◆ **Your instructions**
Return exactly the lines of the records below, starting at the line that contains "period, If GPS" and ending at the line that contains "a small area.", with both of those lines kept.

◆ **Provided records**
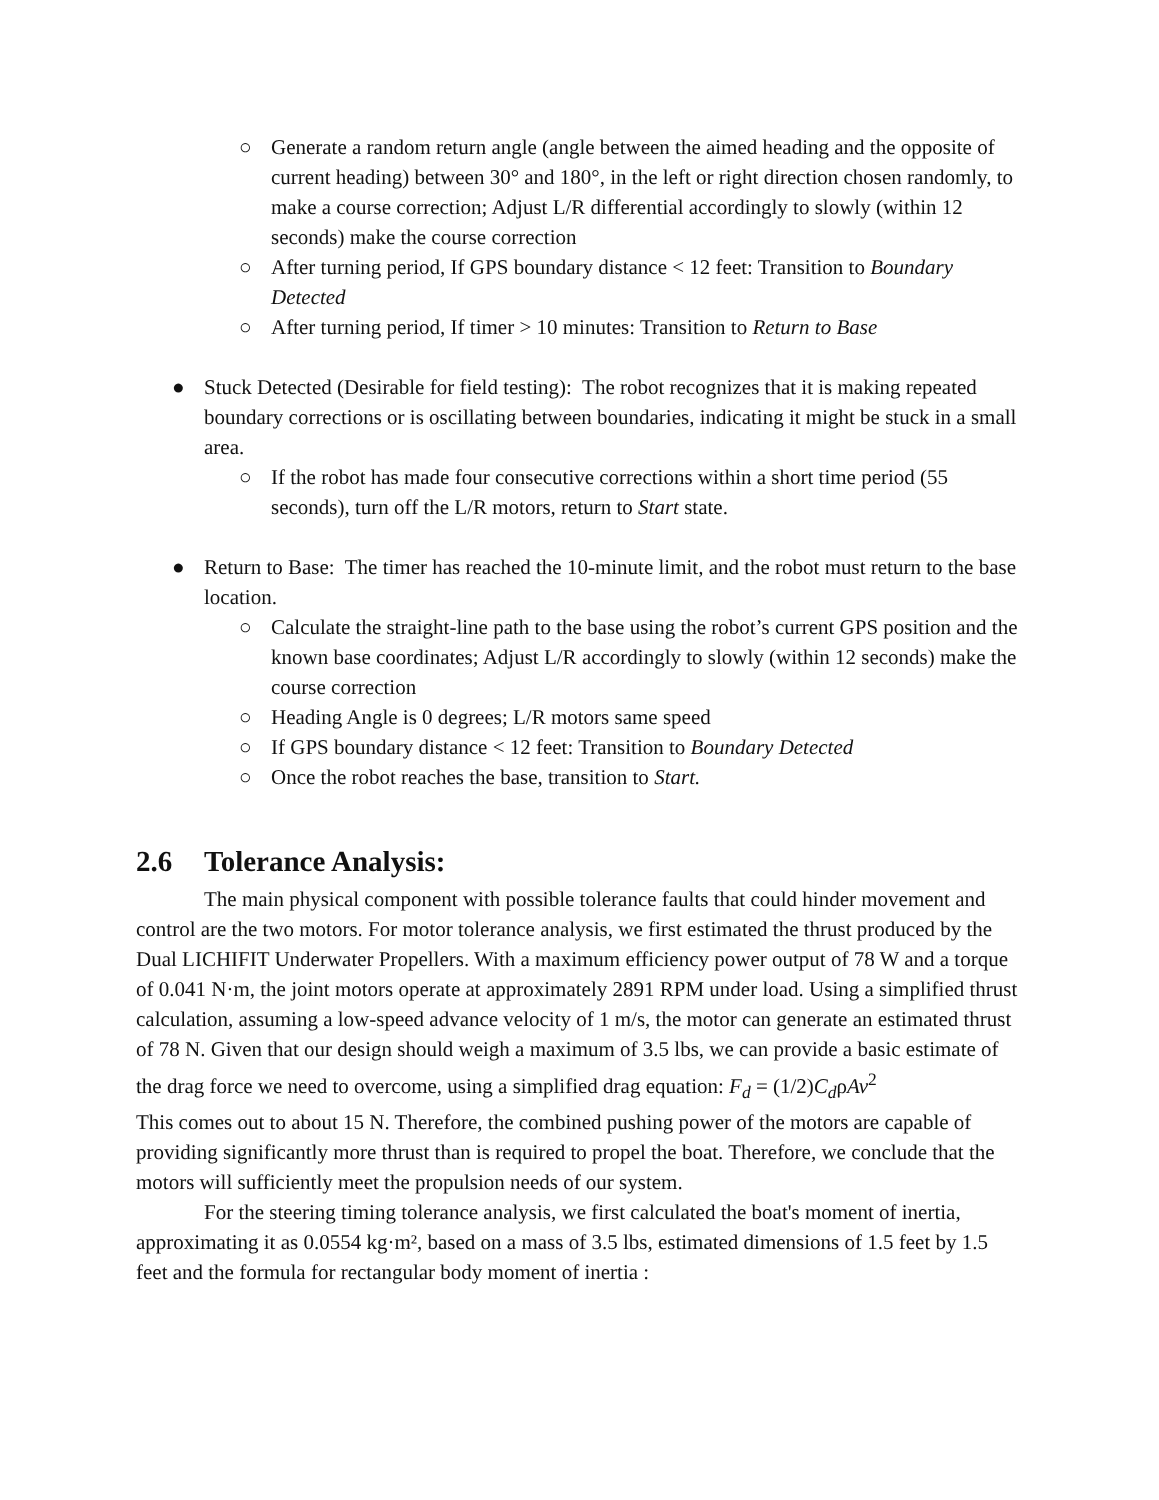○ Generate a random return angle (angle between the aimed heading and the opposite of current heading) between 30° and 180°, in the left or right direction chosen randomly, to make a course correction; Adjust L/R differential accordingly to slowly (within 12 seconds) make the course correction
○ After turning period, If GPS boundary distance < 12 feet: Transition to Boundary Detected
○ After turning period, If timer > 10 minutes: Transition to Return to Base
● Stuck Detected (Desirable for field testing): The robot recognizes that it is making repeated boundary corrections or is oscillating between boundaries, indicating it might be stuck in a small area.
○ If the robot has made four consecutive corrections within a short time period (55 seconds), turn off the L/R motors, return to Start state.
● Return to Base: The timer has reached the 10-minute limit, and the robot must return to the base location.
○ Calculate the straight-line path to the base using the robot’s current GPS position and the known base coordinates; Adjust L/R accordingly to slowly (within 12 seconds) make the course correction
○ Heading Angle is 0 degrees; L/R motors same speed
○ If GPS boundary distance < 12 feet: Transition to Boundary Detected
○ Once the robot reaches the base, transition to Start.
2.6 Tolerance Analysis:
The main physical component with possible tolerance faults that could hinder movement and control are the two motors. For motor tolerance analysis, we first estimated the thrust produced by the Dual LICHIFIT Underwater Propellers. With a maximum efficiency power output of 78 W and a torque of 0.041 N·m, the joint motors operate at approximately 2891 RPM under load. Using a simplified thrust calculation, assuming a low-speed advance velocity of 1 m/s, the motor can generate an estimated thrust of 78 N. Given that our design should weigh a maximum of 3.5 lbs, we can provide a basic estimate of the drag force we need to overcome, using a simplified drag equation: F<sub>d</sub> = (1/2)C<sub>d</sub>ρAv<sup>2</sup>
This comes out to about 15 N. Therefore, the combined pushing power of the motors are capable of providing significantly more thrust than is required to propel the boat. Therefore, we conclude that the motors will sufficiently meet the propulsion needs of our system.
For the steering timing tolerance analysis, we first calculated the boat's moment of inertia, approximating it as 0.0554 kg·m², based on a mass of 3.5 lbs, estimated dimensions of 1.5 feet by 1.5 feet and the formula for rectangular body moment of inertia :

◆ **Answer area**
○ After turning period, If GPS boundary distance < 12 feet: Transition to Boundary Detected
○ After turning period, If timer > 10 minutes: Transition to Return to Base
● Stuck Detected (Desirable for field testing): The robot recognizes that it is making repeated boundary corrections or is oscillating between boundaries, indicating it might be stuck in a small area.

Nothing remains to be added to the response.